■ **Task prompt**: Extract every line of the material that holds the string "labels".

[Task data Boundary: Start]

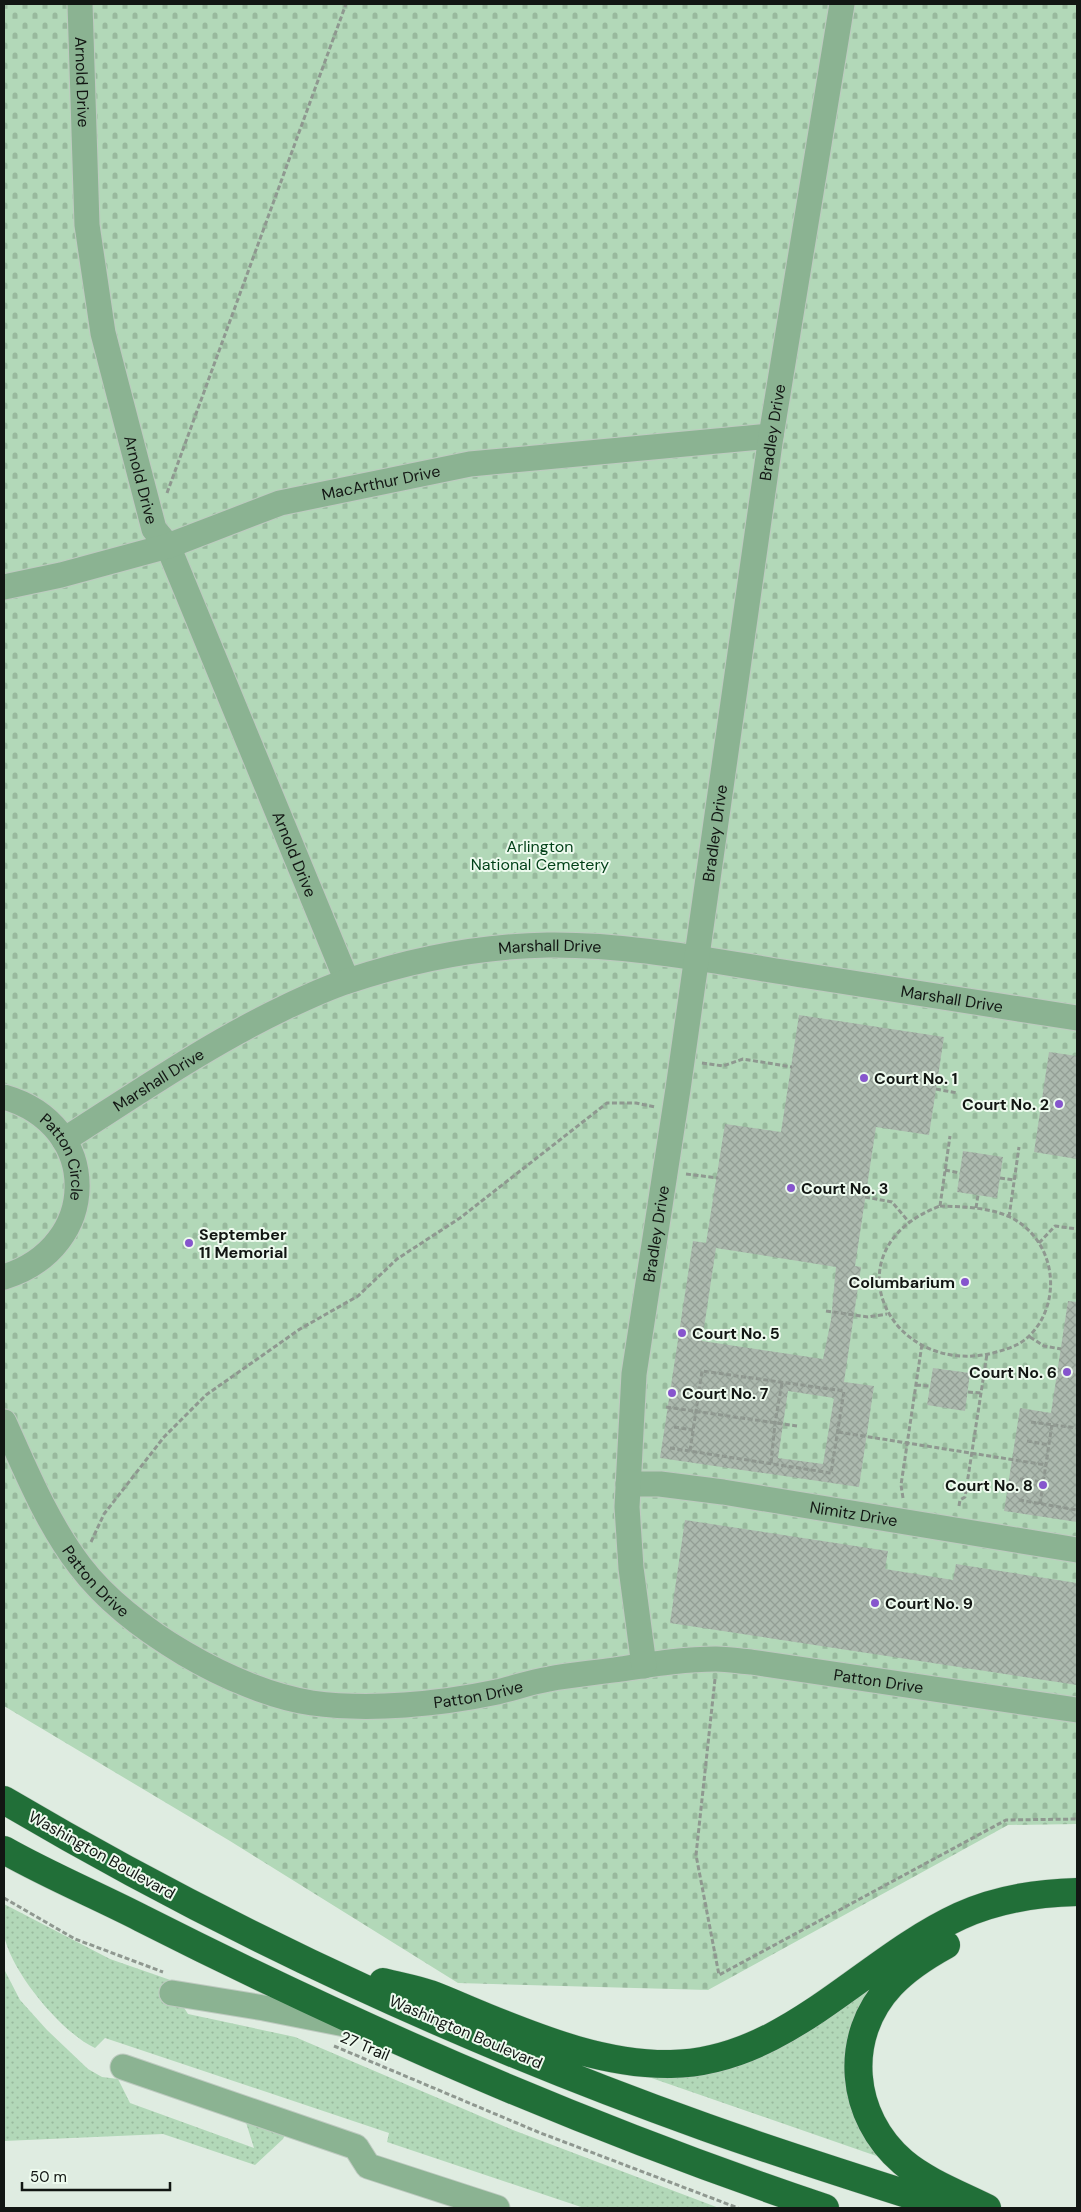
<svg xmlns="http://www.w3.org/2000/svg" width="1081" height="2212" viewBox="0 0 1081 2212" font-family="'DM Sans',sans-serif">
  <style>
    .grass { fill: url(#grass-dots) }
    .cemetery { fill: url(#cemetery-stones) }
    .building { fill: url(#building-cross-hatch); fill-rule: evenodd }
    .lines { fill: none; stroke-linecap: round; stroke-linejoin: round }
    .minor-casing { stroke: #becac0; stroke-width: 27 }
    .highway-casing { stroke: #becac0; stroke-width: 29 }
    .path { stroke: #8f9890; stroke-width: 3; stroke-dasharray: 5 2.5; stroke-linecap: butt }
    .minor { stroke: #8bb392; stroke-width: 25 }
    .highway { stroke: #216f38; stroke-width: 28 }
    .poi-dot { fill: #8655cd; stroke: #edfaee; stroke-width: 2 }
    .labels { text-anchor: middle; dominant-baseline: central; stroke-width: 4; stroke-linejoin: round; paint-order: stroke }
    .street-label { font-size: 16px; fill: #121613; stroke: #edfaee }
    .park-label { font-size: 16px; fill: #003f17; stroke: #edfaee }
    .poi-label { font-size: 16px; font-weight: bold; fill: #121613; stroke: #edfaee; text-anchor: start }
  </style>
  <defs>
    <pattern id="grass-dots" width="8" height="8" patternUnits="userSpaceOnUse" patternTransform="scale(1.25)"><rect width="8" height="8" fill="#b2d8b8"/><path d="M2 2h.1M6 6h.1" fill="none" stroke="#98b99d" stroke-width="1.8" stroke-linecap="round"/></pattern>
    <pattern id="cemetery-stones" width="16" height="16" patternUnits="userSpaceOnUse" patternTransform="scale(1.25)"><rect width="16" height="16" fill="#b2d8b8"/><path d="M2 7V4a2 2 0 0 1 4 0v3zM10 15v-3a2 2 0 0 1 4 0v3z" fill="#98b99d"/></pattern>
    <pattern id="building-cross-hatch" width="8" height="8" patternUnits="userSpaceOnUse" patternTransform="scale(1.25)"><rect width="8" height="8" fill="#acb9ae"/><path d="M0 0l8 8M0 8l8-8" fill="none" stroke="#939e95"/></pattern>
  </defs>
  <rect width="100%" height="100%" fill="#dfece1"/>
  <path class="grass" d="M4 1904 110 1959 176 1982 181 2003 188 2014 295 2037 513 2130 719 2208H584L387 2142 389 2133 105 2038 95 2048C62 2033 11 1972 4 1935 2 1926 4 1914 4 1904Z
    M4 1969 20 2000 47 2030 88 2069 102 2077 118 2079 130 2103 254 2148 243 2113 285 2135 283 2139 255 2165 163 2134 4 2141Z
    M877 1978 850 2046 888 2160 637 2073 668 2074Z"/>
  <path class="cemetery" d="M4 4H1077V1824L1008 1825 708 1990 458 1983 230 1841 4 1706Z"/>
  <path class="building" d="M799 1015 944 1037 929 1135 876 1127 855 1266 861 1267 844 1382 874 1386 859 1487 660 1458 693 1241 706 1243 725 1124 781 1132ZM716 1248 836 1267 831 1320 823 1359 702 1341ZM788 1391 834 1398 823 1464 778 1458Z
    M1049 1052 1077 1056V1159L1034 1152Z
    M963 1151 1003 1157 997 1198 957 1192Z
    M1068 1301 1077 1302V1522L1004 1511 1020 1408 1051 1413Z
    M933 1368 970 1373 965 1411 927 1405Z
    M685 1520 888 1551 885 1569 953 1580 956 1564 1077 1583V1685L670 1623Z"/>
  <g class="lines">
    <g class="minor-casing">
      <g id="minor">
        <path id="s1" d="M80 4 87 225 103 333 154 529 168 546 347 981"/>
        <path id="s2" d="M4 587 61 575 168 546 280 503 470 464 771 436"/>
        <path id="s3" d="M4 1097C102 1125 101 1247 4 1277"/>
        <path id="s4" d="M64 1140C136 1094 207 1045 284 1008 305 998 326 988 348 981 411 960 481 946 548 945 634 944 722 963 808 976 898 990 987 1004 1077 1018"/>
        <path id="s5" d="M4 1422C26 1471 47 1523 80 1566 128 1629 234 1691 312 1703 370 1711 440 1704 497 1692 514 1688 531 1682 549 1679 570 1675 593 1673 614 1670 648 1665 682 1659 716 1659 727 1659 739 1661 751 1662L1077 1710"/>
        <path id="s6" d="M628 1484H660L723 1492 1077 1550"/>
        <path id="s7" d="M644 1666 631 1568 627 1507 634 1374 678 1089 771 436 842 4"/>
        <path d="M172 1993 264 2008 350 2025"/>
        <path d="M123 2067 356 2147 368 2166 497 2208"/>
      </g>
    </g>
    <g class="highway-casing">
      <path id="highway" d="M4 1800C226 1931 461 2040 705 2127 786 2156 869 2182 951 2208
        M4 1850C48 1875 96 1895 141 1918 362 2030 590 2129 825 2208
        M946 1945C926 1956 907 1968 891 1985 842 2037 850 2117 903 2162 925 2181 961 2195 987 2208
        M383 1982C398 1986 415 1989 430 1994 449 2001 468 2010 486 2017 545 2041 607 2065 671 2064 786 2062 862 1961 960 1916 997 1899 1037 1893 1077 1892"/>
    </g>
    <path class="path" d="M167 493 346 4
      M702 1063 723 1066 743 1059 792 1067
      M936 1089 957 1093
      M945 1170 960 1173
      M686 1174 718 1178
      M1000 1178 1014 1180
      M865 1197 892 1202 909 1222
      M940 1206C963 1207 988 1207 1010 1217 1050 1237 1062 1287 1039 1324 1026 1343 1015 1347 993 1353 889 1378 826 1249 940 1206Z
      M940 1206 950 1136
      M976 1208 978 1195
      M1009 1217 1019 1147
      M1039 1243 1055 1226 1077 1229
      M826 1311 868 1317 887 1314
      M1030 1337 1044 1346 1061 1349
      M916 1385 930 1386
      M968 1392 981 1393
      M666 1407 797 1426
      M1031 1422 1077 1428
      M674 1427 693 1430
      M838 1432 1046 1465
      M1027 1441 1049 1445
      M670 1448 831 1473 844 1391 702 1371 690 1451
      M771 1463 775 1423 782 1383
      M1020 1479 1043 1482
      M903 1498 901 1485 922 1344
      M1019 1500 1077 1510
      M1040 1504 1052 1424
      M959 1506 960 1500 965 1497 987 1354
      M91 1542 104 1514 164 1437 206 1395 300 1329 358 1296 397 1259 460 1218 607 1103H636L655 1107
      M715 1679 696 1855 719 1975 1006 1820 1077 1819
      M4 1898 75 1939 163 1972
      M334 2046 538 2132 738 2208"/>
    <use href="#minor" class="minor"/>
    <use href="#highway" class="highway"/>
  </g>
  <g class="poi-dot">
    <circle cx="864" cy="1078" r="5"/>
    <circle cx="1059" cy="1104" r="5"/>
    <circle cx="791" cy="1188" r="5"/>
    <circle cx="189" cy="1243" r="5"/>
    <circle cx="965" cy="1282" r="5"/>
    <circle cx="682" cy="1333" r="5"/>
    <circle cx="1067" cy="1372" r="5"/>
    <circle cx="672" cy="1393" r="5"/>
    <circle cx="1043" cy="1485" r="5"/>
    <circle cx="875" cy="1603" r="5"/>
  </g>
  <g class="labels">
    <g class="street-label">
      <text stroke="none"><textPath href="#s1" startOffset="78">Arnold Drive</textPath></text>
      <text stroke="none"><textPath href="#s7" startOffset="1245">Bradley Drive</textPath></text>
      <text stroke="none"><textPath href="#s1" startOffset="482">Arnold Drive</textPath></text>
      <text stroke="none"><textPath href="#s2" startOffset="392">MacArthur Drive</textPath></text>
      <text stroke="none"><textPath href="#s7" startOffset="840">Bradley Drive</textPath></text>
      <text stroke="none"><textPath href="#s1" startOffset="888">Arnold Drive</textPath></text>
      <text stroke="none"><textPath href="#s4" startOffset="532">Marshall Drive</textPath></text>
      <text stroke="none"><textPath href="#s4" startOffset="938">Marshall Drive</textPath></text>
      <text stroke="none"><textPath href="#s4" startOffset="112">Marshall Drive</textPath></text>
      <text stroke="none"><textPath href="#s3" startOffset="91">Patton Circle</textPath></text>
      <text stroke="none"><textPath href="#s7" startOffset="435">Bradley Drive</textPath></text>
      <text stroke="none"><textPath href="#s6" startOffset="228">Nimitz Drive</textPath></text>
      <text stroke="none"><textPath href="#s5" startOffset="185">Patton Drive</textPath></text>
      <text stroke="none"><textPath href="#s5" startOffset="1010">Patton Drive</textPath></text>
      <text stroke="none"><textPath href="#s5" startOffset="605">Patton Drive</textPath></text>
      <text transform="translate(102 1855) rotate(29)">Washington Boulevard</text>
      <text transform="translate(466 2032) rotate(23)">Washington Boulevard</text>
      <text transform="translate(365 2046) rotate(23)">27 Trail</text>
    </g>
    <g class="park-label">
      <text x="540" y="846">Arlington<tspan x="540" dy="18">National Cemetery</tspan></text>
    </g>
    <g class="poi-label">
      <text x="874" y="1078">Court No. 1</text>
      <text x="1049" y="1104" text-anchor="end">Court No. 2</text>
      <text x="801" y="1188">Court No. 3</text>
      <text x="199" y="1234">September<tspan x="199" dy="18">11 Memorial</tspan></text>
      <text x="955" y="1282" text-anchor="end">Columbarium</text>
      <text x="692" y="1333">Court No. 5</text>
      <text x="1057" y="1372" text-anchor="end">Court No. 6</text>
      <text x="682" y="1393">Court No. 7</text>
      <text x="1033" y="1485" text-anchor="end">Court No. 8</text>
      <text x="885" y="1603">Court No. 9</text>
    </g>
  </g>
  <rect width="1081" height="2212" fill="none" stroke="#121613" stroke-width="10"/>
  <path d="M22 2182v8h148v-8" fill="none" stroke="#121613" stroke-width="2.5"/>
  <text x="30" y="2182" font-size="15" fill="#121613" stroke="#edfaee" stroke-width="4" paint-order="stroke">50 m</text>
</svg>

[Task data Boundary: End]

■ **Answer**:
    .labels { text-anchor: middle; dominant-baseline: central; stroke-width: 4; stroke-linejoin: round; paint-order: stroke }
  <g class="labels">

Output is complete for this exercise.